Ich nenne mich gerne Beraterin für Lebensfreude und sexuellen Genuss
– so stellt sich Lydia vor. Ein Titel, den sie sich selbst gegeben hat, der aber viel über ihre Haltung und ihren Beruf aussagt. Lydia ist seit über 20 Jahren in der Sexarbeit tätig. Ihre Erfahrungen reichen von ersten Begegnungen in Begleitagenturen bis hin zu politischem Aktivismus und wissenschaftlicher Forschung.
Im Rahmen der Aktionswoche „Huren im Hause des Herrn“, die anlässlich des 50. Internationalen Hurentags in der Leipziger Peterskirche stattfand, hat sie zwei Vorträge gehalten und sich im Interview Zeit genommen, über ihren Beruf, ihre Haltung und ihre Erfahrungen zu sprechen.
Lydia erzählt von ihrem Arbeitsalltag – und der hat wenig mit den gängigen Klischees zu tun. „Mir wird viel anvertraut“, sagt sie. „Oft erzählen mir Kunden Dinge, die sie sonst niemandem sagen.“ Ihre Arbeit ist auch Zuhören, Fragen stellen, manchmal Beziehungsberatung. Die Begegnungen seien oft mental sehr nah – Gespräche über Partnerschaft, über sexuelle Unsicherheiten, über unerfüllte Wünsche.
Für Lydia ist Sexarbeit eine selbstbestimmte, erfüllende Tätigkeit.

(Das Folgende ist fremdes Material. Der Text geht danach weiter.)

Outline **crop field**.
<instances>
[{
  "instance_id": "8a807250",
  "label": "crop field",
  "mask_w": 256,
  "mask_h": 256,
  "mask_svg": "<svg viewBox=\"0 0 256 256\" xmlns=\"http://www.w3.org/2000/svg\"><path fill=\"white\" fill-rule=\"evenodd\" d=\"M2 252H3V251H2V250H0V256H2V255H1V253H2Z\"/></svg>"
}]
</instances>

„Ich will nichts anderes mehr machen“,
betont sie. Auch wenn der Einstieg damals aus einer wirtschaftlichen Notlage heraus erfolgte – geblieben ist sie aus Überzeugung. Heute ist sie eine der sichtbarsten Stimmen im Dialog um die Entstigmatisierung von Sexarbeit.
Doch Lydia ist nicht nur Dienstleisterin – sie hat auch wissenschaftlich gearbeitet. Als Peer-Forscherin war sie Teil einer groß angelegten qualitativen Studie der Deutschen Aidshilfe, finanziert vom Bundesgesundheitsministerium. Ziel war es, die gesundheitlichen Bedarfe von Sexarbeiter*innen besser zu verstehen.
Das Besondere: Die Studie wurde mit Sexarbeitenden durchgeführt, nicht nur über sie. So entstand Vertrauen – und dadurch ehrliche, lebensnahe Erkenntnisse.
Die zentrale Erkenntnis der Studie? Das größte gesundheitliche Risiko für Sexarbeitende sei Stigma, sagt Lydia. Gewaltandrohungen, Diskriminierung, psychischer Stress – viele Teilnehmende berichteten von Erfahrungen, die sie krank machen.
Und viele wagen es nicht, offen mit Ärzt*innen oder im privaten Umfeld über ihren Beruf zu sprechen.
Am 2. Juni wurde der 50. Internationale Hurentag begangen – ein Gedenktag, der an die Besetzung der Kirche Saint-Nizier in Lyon 1975 erinnert. Für Lydia ist dieser Tag sowohl ein politisches Zeichen als auch ein emotionaler Moment:
„Das ist unser Feiertag. Wir erinnern daran, dass wir Menschen sind wie alle anderen – mit Würde, mit Rechten, mit Geschichten.“
Dass die Aktionswoche in einer Kirche stattfand, empfindet sie als starkes Zeichen:
„Ich selbst bin nicht religiös, aber ich finde es schön, dass uns hier mit Respekt begegnet wird.“ Das Bild von „Hure oder Heilige“
– tief verankert im kulturellen Gedächtnis – wird so durch reale Begegnungen aufgebrochen.
Auch wenn Lydia Veränderungen spürt – etwa durch jüngere Generationen, die offener mit dem Thema umgehen –, bleibt das Stigma bestehen. Gerade in offiziellen oder familiären Kontexten überlegen viele immer noch, was sie sagen dürfen. Und genau das sei das Problem.
Deshalb setzt sich Lydia weiter ein – als Rednerin, Forscherin und Gesprächspartnerin. Ihre Botschaft: Sexarbeit ist Arbeit. Menschen in der Sexarbeit verdienen Respekt, Sicherheit und gesellschaftliche Anerkennung.